Yeah I found you have to use 75% alcohol wipes and vigorously scrub the area until you can gently wipe a cotton ball across it and not have any part get stuck.

Old video game controllers or PC mouses have this happen a lot. I recently had to scrub the hell out of several video game controllers I was planning on selling.

Yeah, I meant they do the switcharoo on the buttons.

Some shoe sole materials seem to have a similar problem. I once put on a pair of shoes to go to a wedding. The shoes were several years old, but they hadn’t been worn much, and seemed fine when I put them on. By the time I got home the soles were disintegrating, leaving chunks all over the place; I only hope they hadn’t left chunks all over the wedding site, though I didn’t notice the problem until I got out of the car when I got home and started to walk to my house.

I’ve had that happen to ECCO shoes. There’s a company in San Diego that says it specializes in reconditioning that brand of shoes so I sent a pair with deteriorating soles to them a couple of years ago. (They charge about $85 for the service.) But they sent them back unrepaired saying that that type of sole wasn’t possible to replace.

I have an old Bose Wave clock radio/CD player by my bed.
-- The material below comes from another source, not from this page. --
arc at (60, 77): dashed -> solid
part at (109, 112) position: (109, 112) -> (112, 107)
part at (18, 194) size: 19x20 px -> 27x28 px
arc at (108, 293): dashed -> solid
It works with a remote. Periodically, I’ll go into my bedroom during the day, and the radio will be on (but not tuned to any station so it’s mostly noise). I’ve assumed my condo neighbors must have some device with a remote with the same frequency .

ETA: I’ve had that disintegrating sole happen to shoes I’ve owned, too. Fortunately, I noticed before I left the house. Now, I just don’t buy shoes with soles like that. I don’t do “fast fashion” with shoes.

Me too! Ecco boots not worn for a year or two. Pull out of the closet to wear to an outdoor event held on a graver surface. An hour later I’m walking around in boots with no bottoms. Not happy at all.

A particularly annoying thing about this with the shoes that did that to me was that they didn’t otherwise seem at all to be “fast fashion”. The uppers were really nice quality leather, apparently designed to last; and they actually almost fit me (almost no shoes do; and shoes supposed to be “fashionable” generally don’t come anywhere remotely near fitting.)